AUGUSTA, Maine — Gov. Paul LePage’s recent sharp criticism of the state public education systems, based on a national study conducted by Harvard University’s Program on Education Policy and Governance, spurred an equally sharp response from the Maine School Management Association, one of the organizations the governor suggested was to blame.
In a July 19 letter to LePage, MSMA Executive Director Dale Douglass asserted that the governor left out some relevant information from the Harvard report, which analyzed data from the National Assessment of Educational Progress.
In an association bulletin also dated July 19, which Douglass provided to the governor along with his letter, MSMA argued that LePage’s “recent criticism of Maine schools leaves out some facts on student achievement … most notably that students here are achieving well above the national average.”
Maine ranks in the top tier on the test the Harvard report cited, according to MSMA. Though Maine has not made big gains in test scores in recent years, the Harvard report notes that status “could be a result, in part, of the state’s early success.”
Among the data from the test MSMA cites are:
• Maine eighth-graders scored higher than most of the nation’s students in science on the test in 2011, with only five states scoring higher than Maine.
• In reading, Maine eighth-graders were in the top 10 among states.
• Eighth-graders were tied for sixth in the nation on writing scores from 2007, the most recent test data available.

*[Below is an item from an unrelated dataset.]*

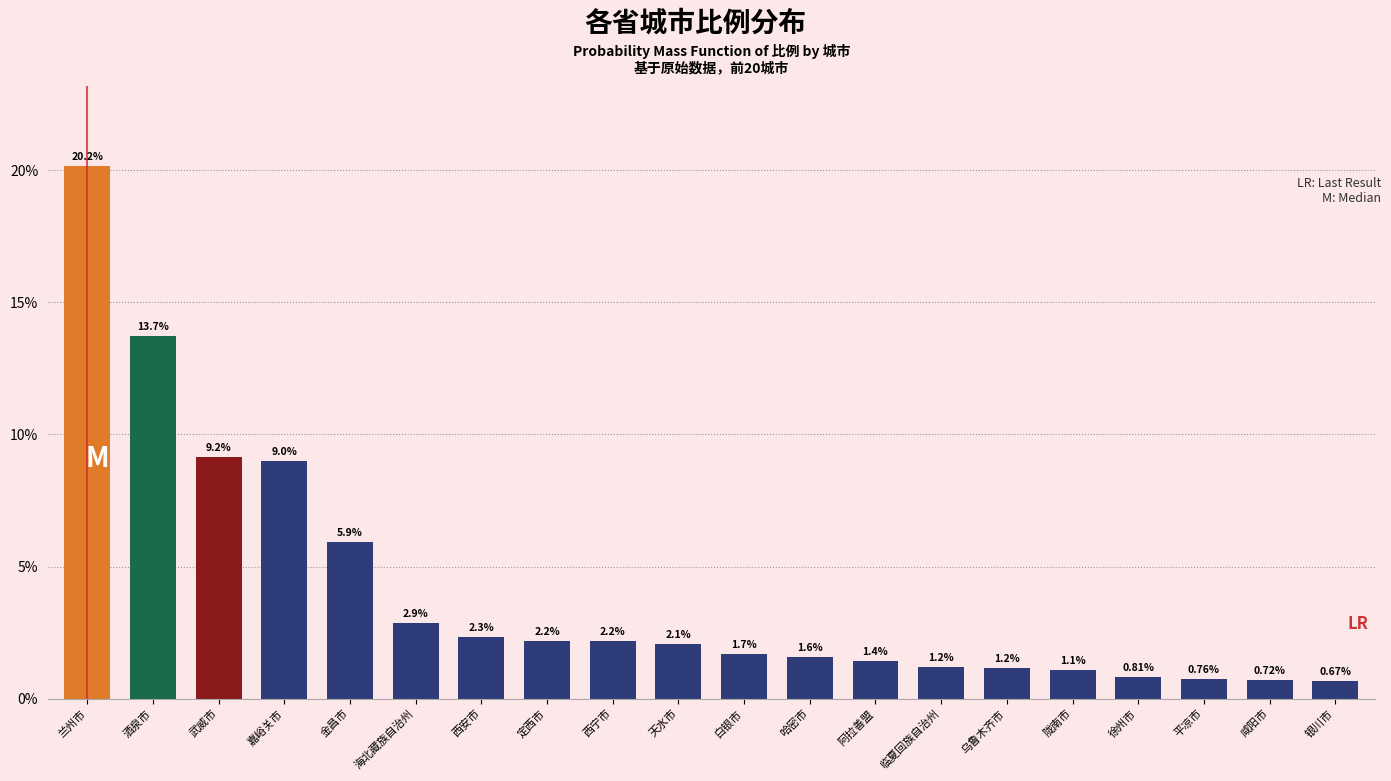

Which label corresponds to the largest value in the chart?

兰州市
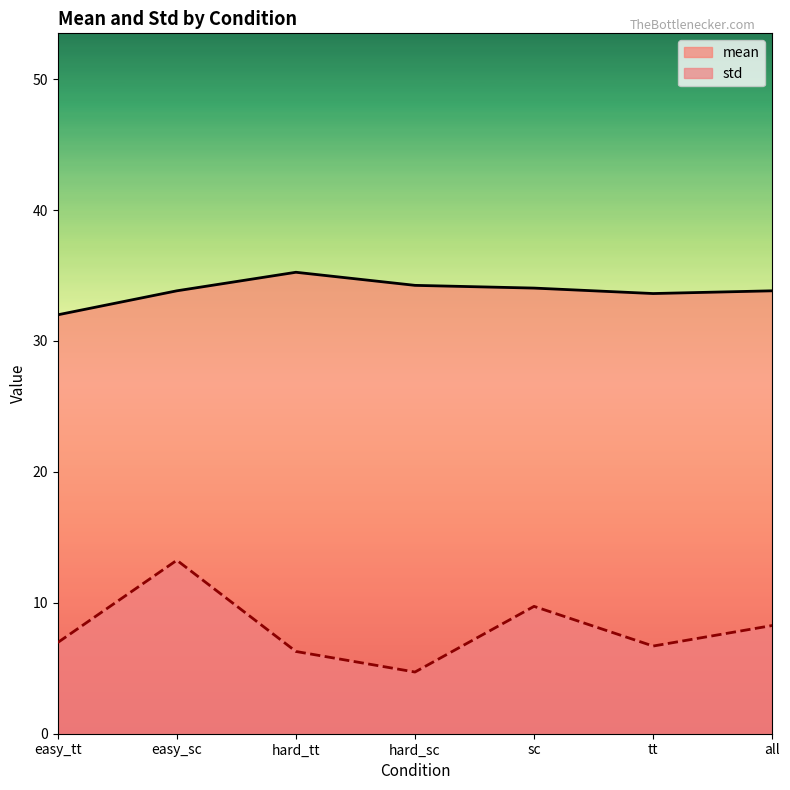

At which label does std first exceed 6?

easy_tt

• Maine fourth-graders were tied for fifth-place in the most recent science test.
LePage also pointed to the state’s 83.7 percent high school graduation rate in his letter criticizing Maine education results, but MSMA notes that the national average is around 75 percent.

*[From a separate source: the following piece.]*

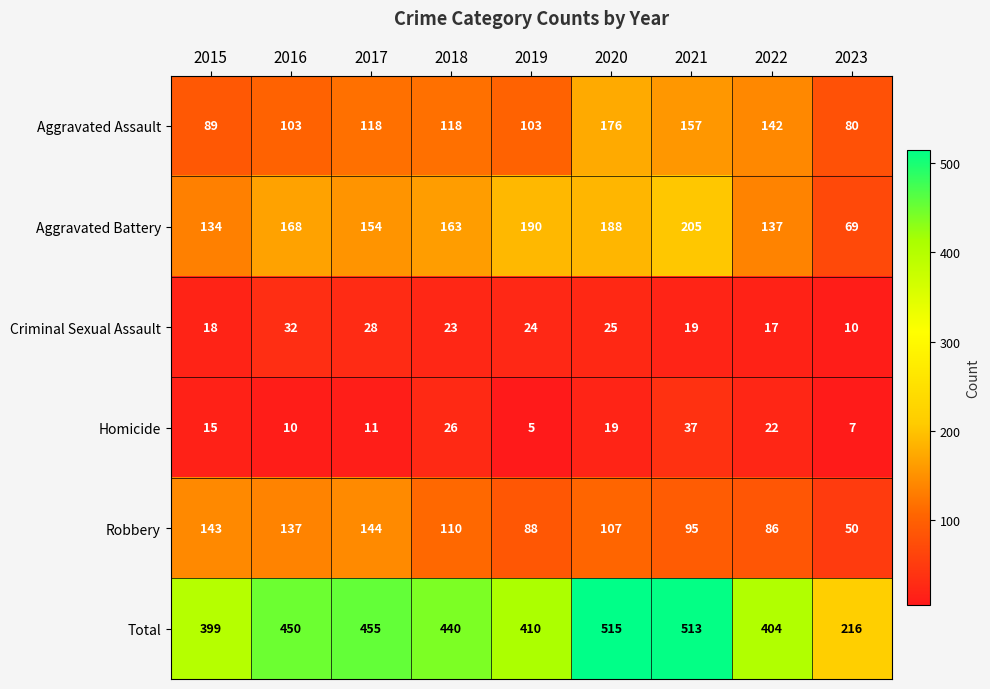

Which category has the highest value across all series?

2020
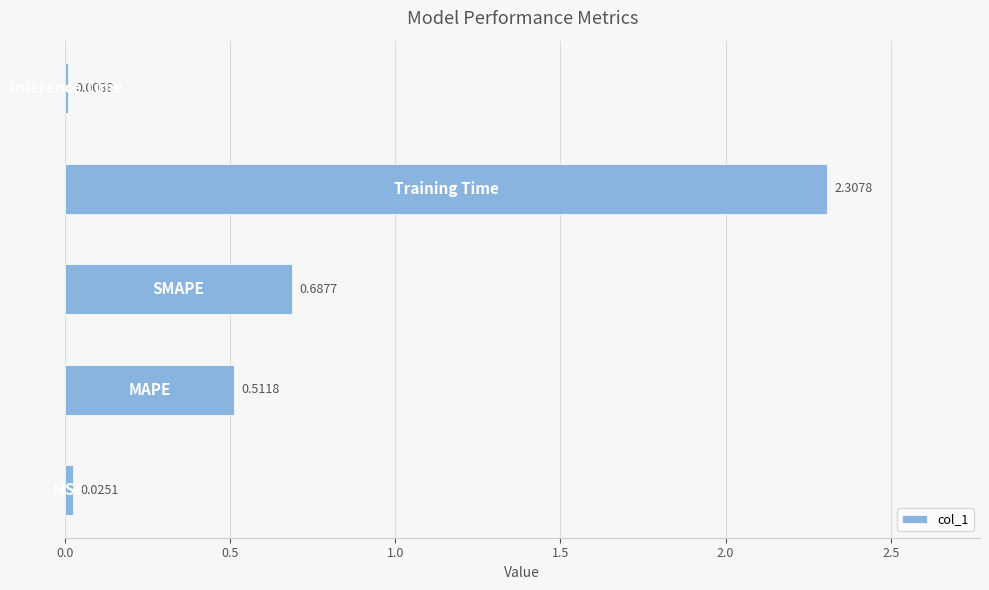

What is the sum of all values?

3.5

“Given the tone and nature of your comments,” Douglass wrote the governor, “MSMA believed it worthwhile to do factual research concerning Maine’s rankings. We ask that you read and review this material carefully.”
In his letter, Douglass also suggested that LePage aimed his criticism of Maine schools at MSMA, which represents school boards and superintendents; the Maine Education Association, representing teachers; and the Maine Principals Association.
“Clearly you continue to be driven by the four educational associations’ opposition to your charter [school] and choice legislation,” Douglass wrote.
In the bulletin publication, MSMA said, “The bottom line is that charter schools will take away badly needed funding from public schools even though research shows they will not improve student achievement.”
The governor did not back down from his statements on Friday. During a job creation workshop in the morning at Northern Maine Community College in Presque Isle, he briefly addressed what he felt were problems in the educational system.
Unions, the governor told those assembled, “want their dues” and “don’t really care about teachers.” He also said that superintendents were saying that they needed more money in their districts, despite the fact that Maine spends $15,000 per year per student. The national average is $10,000 per year per student, according to LePage.
Then in the text of his upcoming Saturday radio address, released Friday afternoon, the governor reiterated his concern about the Harvard report, saying it “indicates that Maine is next to last in student achievement compared to 40 other states … [which is] why my administration is standing up against the status quo of union bosses, superintendents and principals association.
He also continued to push for school choice: “The status quo is not putting our students or our teachers first and only a commitment to change will improve results. It is critical Maine offers more opportunities in the form of school choice and teacher development and training.”
David Connerty-Marin, spokesman for the Department of Education, also noted Friday in an email that though Maine is scoring high on the tests — a fact the governor’s press release conceded — “It’s not like Maine’s getting a 97 on a 100 point test. We still have 50 percent of our students not proficient in reading and math in high school. We’re making almost no progress over 20 years. So, we’re near the top of what? A very low hill.”
Other states and countries have made bigger achievement gains than Maine, Connerty-Marin wrote. To match those gains, “We need to steal those best practices, especially by focusing on effective teachers, rigorous standards and more choices for students and families.”
Douglass, in his letter to LePage, reminded the governor that MSMA worked with the administration on legislation “dealing with the teacher probationary period, teacher and principal evaluations.” He also credited Education Commissioner Stephen Bowen for putting together “some very effective work groups to deal with issues that will help improve student achievement.”
Douglass suggested the governor sit down and meet with the associations he criticized.
BDN writer Jen Lynds contributed to this report.